Estremismo religioso e terrorismo rappresentano oggi le minacce più pesanti alla libera convivenza dei popoli. Per certi aspetti l’equilibrio del terrore, su cui ha retto la pace per tutto il tempo del confronto politico-militare dal 1945 fino alla caduta del Muro di Berlino nel 1989, lascia il campo a un potenziale di morte e devastazione legato alla corsa a nuovi armamenti sofisticati, con anche il tentativo di sviluppare un proprio deterrente nucleare da parte di nazioni in stato di guerra permanente. Il medio oriente continua ad essere una polveriera. Rintracciare, allora, il filo di Arianna della pace possibile è compito soprattuto delle élite democratiche: non solo a livello dei governi centrali, ai quali si chiede ovviamente di stabilire una cornice di generale coerenza, ma anche dei poteri locali attraverso cui si esprime in modo più diretto la propensione di persone e comunità a condividere un naturale approccio alla dimensione pacifica del genere umano.

La Pira vedeva nelle città lo spazio di un nuovo ordinamento civile capace di promuovere il bene essenziale dell’umanità. Fu molto chiaro, in quel lontano 1955, nel discorso di apertura ai delegati: “Come è stato felicemente detto (…) la crisi del tempo nostro può essere definita come sradicamento della persona dal contesto organico della città. Ebbene: questa crisi non potrà essere risolta che mediante un radicamento nuovo, più profondo, più organico, della persona nella città in cui essa è nata e nella cui storia e nella cui tradizione essa è organicamente inserita”. E per essere fedele al suo modello di politico ispirato e pragmatico aggiunse: “A tutti si fa chiaro, infatti, che in una città un posto ci deve essere per tutti: un posto per pregare (la chiesa), un posto per amare (la casa), un posto per lavorare (l’officina), un posto per pensare (la scuola), un posto per guarire (l’ospedale)…”. In sostanza, precisava ancora” è valida la definizione luminosa di Péguy: essere la città dell’uomo abbozzo e prefigurazione della città di Dio”.

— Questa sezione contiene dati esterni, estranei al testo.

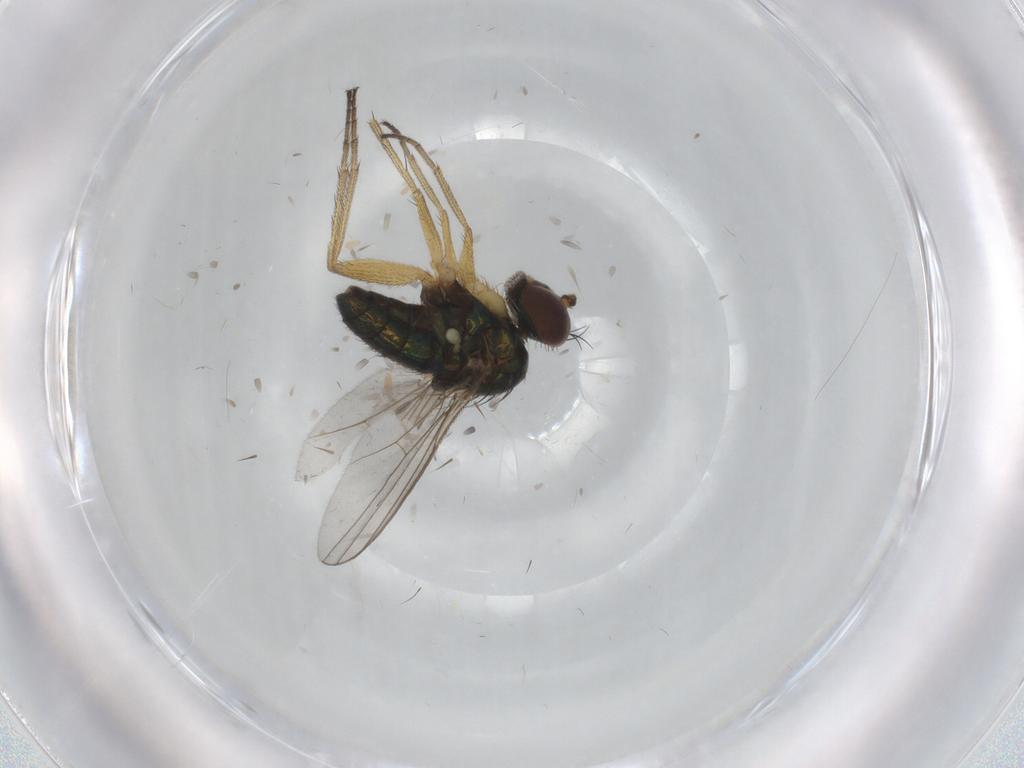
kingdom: Animalia
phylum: Arthropoda
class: Insecta
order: Diptera
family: Dolichopodidae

La pace, in definitiva, non era altro che un’incarnazione fin dalle radici, ovvero a partire dall’esperienza municipale, di quella che il filosofo francese Jacques Maritain, amico e ammiratore del sindaco di Firenze, amava definire come forma di “utopia concreta”: in questo caso l’utopia di un buongoverno della città, intriso anche di valori spirituali, in grado di abbracciare l’utopia – sempre concreta – di un mondo finalmente riconciliato e libero dall’incombenza della guerra. Le città potevano imprimere questa svolta.

La Pira pensava, alla resa dei conti, che il retaggio delle tradizioni comunali italiane attribuiva un diritto speciale alle nostre città per un impegno così esaltante. In effetti, neppure oggi le città possono morire, proprio secondo il motto di La Pira, sebbene per ragioni in parte diverse rispetto alla enunciazione originaria; neppure le nostre città che in questo tempo della vita democratica del paese offrono lo spettacolo, in alcuni casi, di profondo distacco persino dalla corretta amministrazione, mettendo allo scoperto i limiti di una classe dirigente locale che scivola colpevolmente sul terreno di una presuntuosa e inaccettabile imperizia.